Cook County, Illinois (which includes the city of Chicago) passed an ordinance last week instructing the sheriff to disregard requests from ICE to hold suspected removable aliens who are arrested. This irrational directive already is sending violent criminal aliens back to the streets instead of into ICE custody, where a few of them might actually be deported, sparing future victims. ICE director John Morton probably doesn't care if Cook County keeps his agents from doing their job, but if Congress does, there is an easy fix – stop rewarding Cook County with millions of dollars in annual SCAAP payments until they start honoring the ICE detainers.
The county commissioners' move likely is in response to statements from ICE that it eventually intends to require all jurisdictions to participate in the Secure Communities program, which shares the fingerprints of all those arrested with ICE so it can take action against those who may be deportable. Mind you, ICE has yet to compel any jurisdiction to take part, and I remain skeptical that it will force the issue. But some of the most diehard sanctuary jurisdictions have decided that if they can't keep ICE from finding out about the criminal aliens in their midst, the next best thing is to keep ICE from taking them into custody. It is a truly extraordinary dereliction of public safety duties in service of the open borders agenda. In addition to Cook County, San Francisco and Santa Clara counties in California, and Taos and San Miguel counties in New Mexico have adopted similar policies.
Most observers agree that ICE can't compel the locals to respect the detainers; they are considered requests, not orders. But the feds have a powerful piece of leverage. Each year, the Department of Justice, in coordination with ICE, dispenses hundreds of millions of dollars to local law enforcement agencies to help offset the cost of incarcerating illegal aliens through a program known as the State Criminal Alien Assistance Program (SCAAP). Congressional appropriators should take steps to ensure that uncooperative sanctuary jurisdictions are barred from receiving SCAAP payments, or any other federal homeland security-related payments, for that matter. Such a provision in an appropriations bill could be written this way.

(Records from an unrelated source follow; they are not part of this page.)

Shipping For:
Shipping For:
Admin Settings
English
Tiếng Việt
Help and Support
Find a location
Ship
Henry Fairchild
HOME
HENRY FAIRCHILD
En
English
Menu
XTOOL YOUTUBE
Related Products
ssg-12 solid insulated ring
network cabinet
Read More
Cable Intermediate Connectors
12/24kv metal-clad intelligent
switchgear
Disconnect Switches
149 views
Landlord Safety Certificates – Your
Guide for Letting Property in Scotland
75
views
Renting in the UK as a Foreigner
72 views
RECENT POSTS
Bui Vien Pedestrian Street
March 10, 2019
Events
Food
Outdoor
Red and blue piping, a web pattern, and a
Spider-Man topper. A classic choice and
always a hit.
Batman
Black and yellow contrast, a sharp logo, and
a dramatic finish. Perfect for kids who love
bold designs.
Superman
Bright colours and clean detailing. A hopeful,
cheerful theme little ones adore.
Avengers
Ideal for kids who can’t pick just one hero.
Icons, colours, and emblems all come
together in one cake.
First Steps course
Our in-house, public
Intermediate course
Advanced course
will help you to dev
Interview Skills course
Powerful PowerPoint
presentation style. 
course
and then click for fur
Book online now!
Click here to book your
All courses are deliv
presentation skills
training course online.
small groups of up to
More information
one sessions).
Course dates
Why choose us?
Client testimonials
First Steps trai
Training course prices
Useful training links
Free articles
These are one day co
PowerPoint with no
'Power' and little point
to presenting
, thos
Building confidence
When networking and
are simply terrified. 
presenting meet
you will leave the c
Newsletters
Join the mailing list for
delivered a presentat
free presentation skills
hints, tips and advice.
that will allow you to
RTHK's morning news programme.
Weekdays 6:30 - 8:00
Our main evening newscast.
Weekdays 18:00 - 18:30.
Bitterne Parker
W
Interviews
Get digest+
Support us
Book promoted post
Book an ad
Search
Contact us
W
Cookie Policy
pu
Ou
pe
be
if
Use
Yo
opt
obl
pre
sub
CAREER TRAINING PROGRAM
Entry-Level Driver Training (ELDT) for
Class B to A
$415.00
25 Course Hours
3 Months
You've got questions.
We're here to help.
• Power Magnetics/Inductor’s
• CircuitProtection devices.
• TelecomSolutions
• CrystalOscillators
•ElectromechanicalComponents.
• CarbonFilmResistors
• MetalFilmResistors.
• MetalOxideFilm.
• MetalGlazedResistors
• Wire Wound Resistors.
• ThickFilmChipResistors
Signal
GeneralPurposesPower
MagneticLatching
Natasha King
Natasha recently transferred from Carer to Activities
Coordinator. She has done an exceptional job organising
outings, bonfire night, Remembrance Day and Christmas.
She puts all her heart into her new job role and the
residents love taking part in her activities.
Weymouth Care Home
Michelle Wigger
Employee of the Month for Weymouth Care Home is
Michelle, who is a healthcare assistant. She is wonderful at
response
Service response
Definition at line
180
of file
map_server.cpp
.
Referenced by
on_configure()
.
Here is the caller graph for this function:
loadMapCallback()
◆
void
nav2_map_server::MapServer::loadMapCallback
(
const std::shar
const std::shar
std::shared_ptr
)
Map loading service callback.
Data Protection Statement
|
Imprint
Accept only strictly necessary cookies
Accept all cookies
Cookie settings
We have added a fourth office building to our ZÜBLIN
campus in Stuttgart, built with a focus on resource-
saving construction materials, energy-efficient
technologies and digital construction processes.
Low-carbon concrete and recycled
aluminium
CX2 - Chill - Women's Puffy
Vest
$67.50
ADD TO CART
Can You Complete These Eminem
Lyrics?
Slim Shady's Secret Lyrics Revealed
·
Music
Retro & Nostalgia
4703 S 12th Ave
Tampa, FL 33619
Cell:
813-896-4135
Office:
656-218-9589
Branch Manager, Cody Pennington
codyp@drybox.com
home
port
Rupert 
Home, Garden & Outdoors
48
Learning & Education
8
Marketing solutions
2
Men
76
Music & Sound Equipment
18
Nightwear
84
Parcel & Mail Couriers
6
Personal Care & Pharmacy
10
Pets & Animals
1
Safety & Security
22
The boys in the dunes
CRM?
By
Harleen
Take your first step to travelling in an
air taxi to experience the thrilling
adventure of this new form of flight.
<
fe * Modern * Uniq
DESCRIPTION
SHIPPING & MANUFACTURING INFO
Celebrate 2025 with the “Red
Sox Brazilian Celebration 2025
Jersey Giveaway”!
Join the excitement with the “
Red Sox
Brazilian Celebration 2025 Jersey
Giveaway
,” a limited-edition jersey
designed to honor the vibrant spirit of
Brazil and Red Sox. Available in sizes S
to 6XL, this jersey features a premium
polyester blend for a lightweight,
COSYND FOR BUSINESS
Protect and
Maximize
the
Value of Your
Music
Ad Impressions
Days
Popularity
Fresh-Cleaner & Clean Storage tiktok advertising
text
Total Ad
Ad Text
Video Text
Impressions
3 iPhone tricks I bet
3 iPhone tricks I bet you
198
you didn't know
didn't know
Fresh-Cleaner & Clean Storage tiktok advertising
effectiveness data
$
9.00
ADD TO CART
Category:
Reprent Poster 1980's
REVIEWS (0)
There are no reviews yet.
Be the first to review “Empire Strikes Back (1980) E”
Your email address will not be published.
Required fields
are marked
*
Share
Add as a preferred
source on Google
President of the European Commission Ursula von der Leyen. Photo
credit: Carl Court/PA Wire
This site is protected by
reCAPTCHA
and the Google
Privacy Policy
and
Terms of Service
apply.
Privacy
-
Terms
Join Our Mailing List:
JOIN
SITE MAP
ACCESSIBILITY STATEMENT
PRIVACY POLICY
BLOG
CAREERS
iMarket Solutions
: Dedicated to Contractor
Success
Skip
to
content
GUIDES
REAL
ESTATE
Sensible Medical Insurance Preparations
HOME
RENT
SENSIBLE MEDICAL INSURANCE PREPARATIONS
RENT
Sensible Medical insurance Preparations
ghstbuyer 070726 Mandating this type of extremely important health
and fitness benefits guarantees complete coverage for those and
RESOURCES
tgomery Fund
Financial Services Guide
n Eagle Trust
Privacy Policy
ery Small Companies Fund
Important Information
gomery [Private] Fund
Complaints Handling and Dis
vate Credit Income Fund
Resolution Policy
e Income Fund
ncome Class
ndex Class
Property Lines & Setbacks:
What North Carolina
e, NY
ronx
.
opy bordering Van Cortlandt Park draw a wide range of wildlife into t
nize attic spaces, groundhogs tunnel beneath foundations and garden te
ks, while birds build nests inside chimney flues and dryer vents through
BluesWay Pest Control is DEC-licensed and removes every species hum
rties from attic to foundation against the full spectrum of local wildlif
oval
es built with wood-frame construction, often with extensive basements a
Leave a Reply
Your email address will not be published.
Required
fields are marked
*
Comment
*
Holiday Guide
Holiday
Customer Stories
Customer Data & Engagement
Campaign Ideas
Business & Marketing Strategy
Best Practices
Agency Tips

According to our report "Subsidizing Sanctuaries", last year Cook County received $3.3 million in SCAAP payments, even though the county sheriff didn't lift a finger to assist ICE in removing the criminals. In the meantime, people are getting killed – people like Dennis McCann, who in June was run over by an illegal alien drunk driver who had just months earlier been released from supervision for a previous aggravated drunk driving conviction in Cook County (see here). Such tragedies have so far failed to sway the majority of the commissioners from this reckless course, but the prospect of losing millions of federal dollars in federal funding might get their attention.